I am compiling a program using make and want the output of make to be written to a file. I have tried using > operator like

make > build_log.txt

and using tee command like

make | tee build_log.txt

but the problem is that some of the ouput goes into the file but rest keeps appearing on the screen.

I can simply copy/paste the text from terminal into a file after running make but that is not a solution.

So my question is how do I save i.e redirect all the output to file so that it goes into file only without appearing on screen.

1 Answer 1


The text that is displayed in the terminal comes from the stderr stream (2). If you do just make > build_log.txt, only the stdout (1) stream is redirected to the build_log.txt file.

  • stdout is the standard output stream and has file descriptor number 1. This is the default stream being redirected in shells.
  • stderr is the standard error stream and has file descriptor number 2

To redirect the stderr stream to that build_log.txt file too, use:

make > build_log.txt 2>&1
  • make is executed and
    • the stdout stream is redirected (>) to build_log.txt
    • the stderr stream is redirected (2>) to the stdout stream (&1), which was redirected to build_log.txt

The order is important, you cannot switch switch the redirection operators like make 2>&1 > build_log.txt.

Alternative command:

make 2>&1 | tee build_log.txt > /dev/null

The redirection to /dev/null is needed to hide output, tee writes its input to build_log.txt and outputs it too.

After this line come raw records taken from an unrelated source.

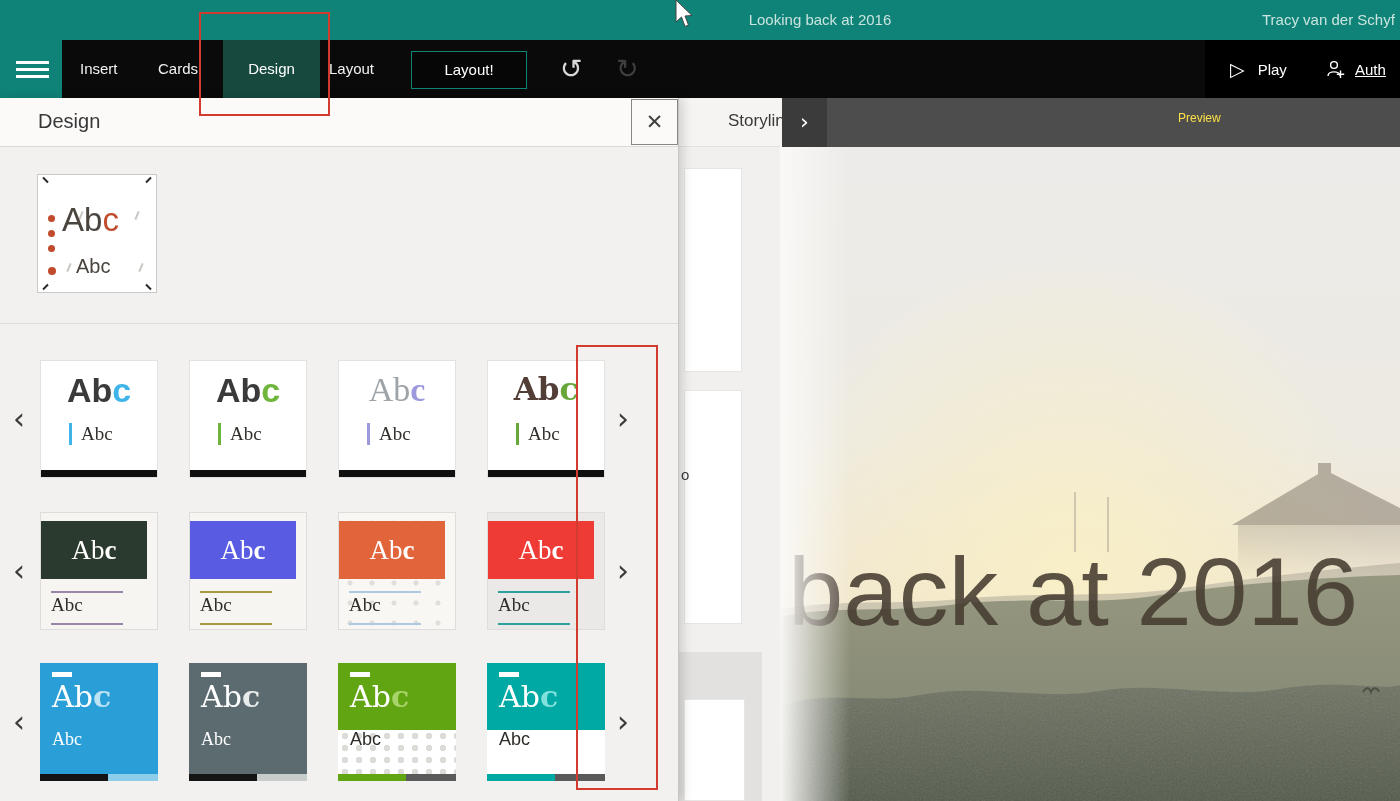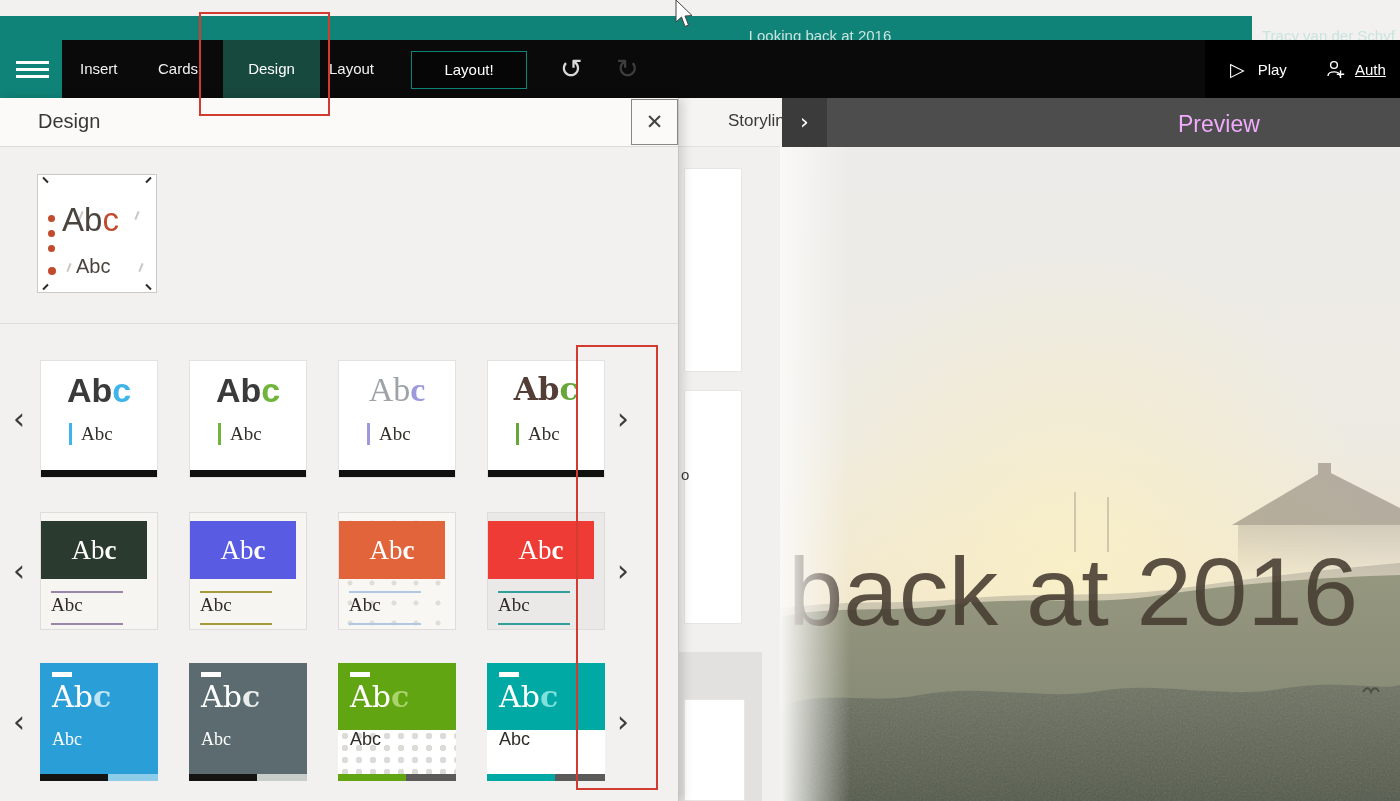--- a/index.html
+++ b/index.html
@@ -1,20 +1,20 @@
 <!DOCTYPE html>
 <html><head>
 <meta charset="utf-8">
 <style>
   * { margin:0; padding:0; box-sizing:border-box; }
   html,body { width:1400px; height:801px; overflow:hidden; background:#F2F1EF;
               font-family:"Liberation Sans", sans-serif; }
 
   
-  #titlebar { position:absolute; left:0; top:16px; width:1252px; height:40px; background:var(--brand,#0F8377); z-index:3; }
+  #titlebar { position:absolute; left:0; top:0; width:1400px; height:40px; background:var(--brand,#0F8377); z-index:3; }
   #titlebar .doc-title { position:absolute; left:720px; top:11px; width:200px; text-align:center; font-size:15px; color:#C9E4DF; }
   #titlebar .user-name { position:absolute; left:1262px; top:11px; font-size:15px; color:#C9E4DF; white-space:nowrap; }
 
   
   #navbar { position:absolute; left:0; top:40px; width:1400px; height:58px; background:#0A0A0A; z-index:3; }
   #nav-teal-corner { position:absolute; left:0; top:0; width:62px; height:58px; background:var(--brand,#0F8377); }
   .hamburger { position:absolute; left:16px; top:21px; width:33px; height:17px; }
   .hamburger i { display:block; height:2.5px; background:#fff; margin-bottom:4.5px; }
   .nav-item { position:absolute; top:0; height:75px; line-height:58px; font-size:15px; color:#F2F2F2; cursor:default; }
   #tab-design { position:absolute; left:223px; top:0; width:97px; height:58px; background:var(--tabbg,#18493F);
@@ -102,21 +102,21 @@
   #scard-2 { left:5px; top:292px; width:58px; height:234px; }
   #sgray   { position:absolute; left:0; top:554px; width:83px; height:149px; background:#E2E1DF; }
   #scard-3 { left:5px; top:601px; width:61px; height:102px; }
   #story-peek { position:absolute; left:2px; top:368px; font-size:15px; color:#3A3A3A; z-index:3; }
   #story-expand { position:absolute; left:782px; top:98px; width:45px; height:49px; background:#3B3B3B; z-index:2;
                   color:#fff; font-size:22px; text-align:center; line-height:47px; cursor:pointer; font-family:"DejaVu Sans",sans-serif;}
 
   
   #preview { position:absolute; left:780px; top:98px; width:620px; height:703px; z-index:1; background:#F4F3F1; }
   #preview-header { position:absolute; left:47px; top:0; width:573px; height:49px; background:#4D4D4D; }
-  #preview-header span { position:absolute; left:351px; top:13px; font-size:23px; color:#f0abfc; }
+  #preview-header span { position:absolute; left:351px; top:13px; font-size:12px; color:#fde047; }
   #photo { position:absolute; left:0; top:49px; width:620px; height:654px; }
 
   
   .annot { position:absolute; border:2px solid var(--red,#D23B30); z-index:9; pointer-events:none; }
   #annot-1 { left:199px; top:12px; width:131px; height:104px; }
   #annot-2 { left:576px; top:345px; width:82px; height:445px; }
 
   #cursor { position:absolute; left:672px; top:0; z-index:10; pointer-events:none; }
 </style>
 </head>

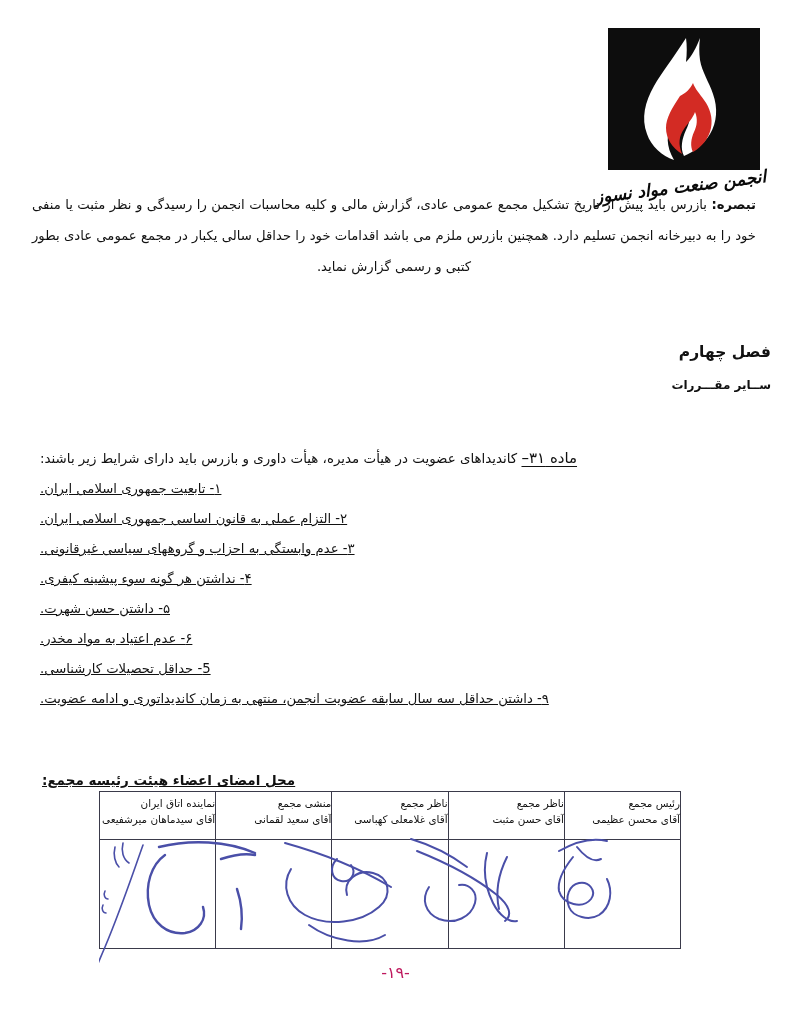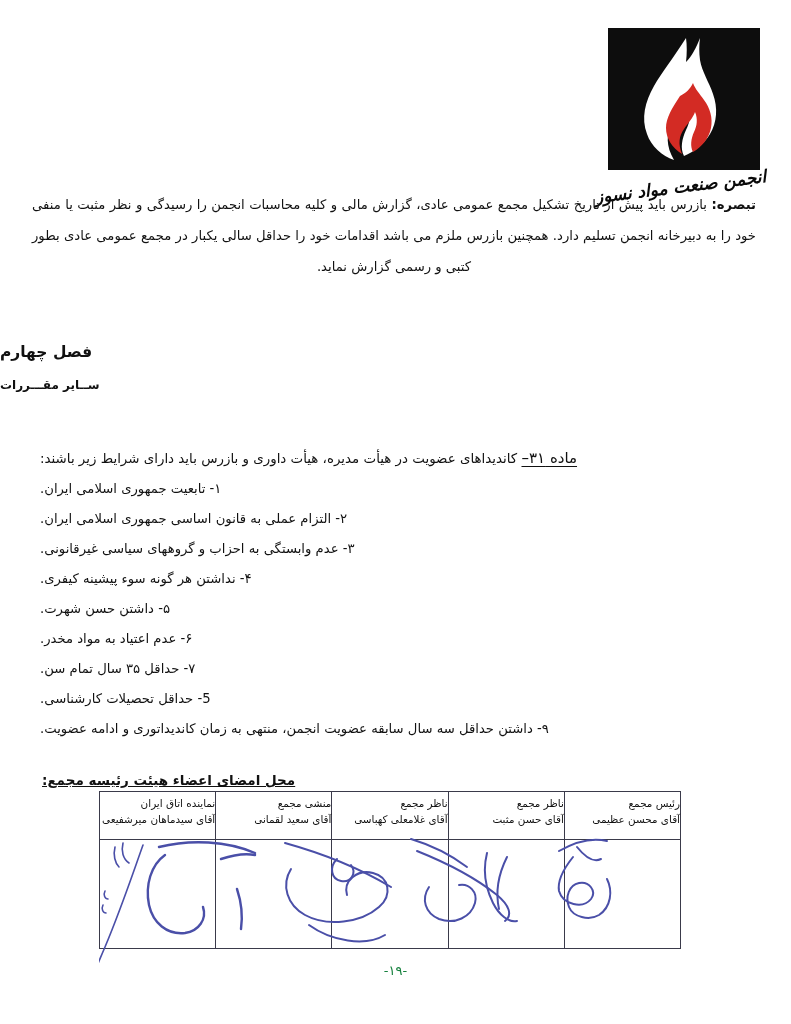--- a/index.html
+++ b/index.html
@@ -76,21 +76,21 @@
     text-align-last: center;
   }
   .para b { font-weight: 700; }
 
   
   .chapter-block {
     position: absolute;
     top: 336px;
     right: 0;
     left: 0;
-    text-align: left;
+    text-align: right;
   }
   .chapter-title {
     font-size: 15.5px;
     font-weight: 700;
     line-height: 33px;
     margin-right: 20px;
   }
   .chapter-sub {
     font-size: 12px;
     font-weight: 700;
@@ -122,20 +122,21 @@
   .clause-list {
     list-style: none;
     margin: 0;
     padding: 0;
   }
   .clause {
     font-size: 13.2px;
     line-height: 30px;
     text-align: left;
     white-space: nowrap;
+    text-decoration: underline;
   }
 
   
   .sig-title {
     position: absolute;
     top: 772px;
     left: 42px;
     font-size: 13.5px;
     font-weight: 700;
     letter-spacing: -0.2px;
@@ -182,23 +183,23 @@
     pointer-events: none;
   }
 
   
   .page-num {
     position: absolute;
     top: 963px;
     right: 0;
     left: 0;
     text-align: center;
-    font-size: 13px;
+    font-size: 16px;
     letter-spacing: 1px;
-    color: #15803d;
+    color: #be185d;
   }
 </style>
 </head>
 <body>
 
 <div class="page">
 
   <div class="logo-wrap">
     <div class="logo-square"></div>
     <svg class="logo-flame" viewBox="0 0 140 132">
@@ -230,21 +231,20 @@
     <div class="article-head">
       <span class="art-num">ماده ۳۱–</span><span> کاندیداهای عضویت در هیأت مدیره، هیأت داوری و بازرس باید دارای شرایط زیر باشند:</span>
     </div>
     <ul class="clause-list">
       <li class="clause">۱- تابعیت جمهوری اسلامی ایران.</li>
       <li class="clause">۲- التزام عملی به قانون اساسی جمهوری اسلامی ایران.</li>
       <li class="clause">۳- عدم وابستگی به احزاب و گروههای سیاسی غیرقانونی.</li>
       <li class="clause">۴- نداشتن هر گونه سوء پیشینه کیفری.</li>
       <li class="clause">۵- داشتن حسن شهرت.</li>
       <li class="clause">۶- عدم اعتیاد به مواد مخدر.</li>
-      <li class="clause">۷- حداقل ۳۵ سال تمام سن.</li>
       <li class="clause">5- حداقل تحصیلات کارشناسی.</li>
       <li class="clause">۹- داشتن حداقل سه سال سابقه عضویت انجمن، منتهی به زمان کاندیداتوری و ادامه عضویت.</li>
     </ul>
   </div>
 
   <div class="sig-title">محل امضای اعضاء هیئت رئیسه مجمع:</div>
 
   <table class="sig-table">
     <tbody>
         <tr>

  • can you plz explain '2>&1'. is 2 on commandline always going to mean error stream? and why is & used with 2 but not 1.
    – binW
    Commented Jun 16, 2011 at 12:08
  • @binW: I've updated it, is it more clear now?
    – Lekensteyn
    Commented Jun 16, 2011 at 12:16
  • only a small thing is unclear :( why use &1. If stdout is 1 then shouldnt 2>1 do the job instead of 2>&1. when is & used with stream number?
    – binW
    Commented Jun 16, 2011 at 12:21
  • 1
    2>1 would redirect the standard error stream to a file named 1, where 2>&1 redirects to the standard output stream. & makes the distinction between a file name and a file descriptor number.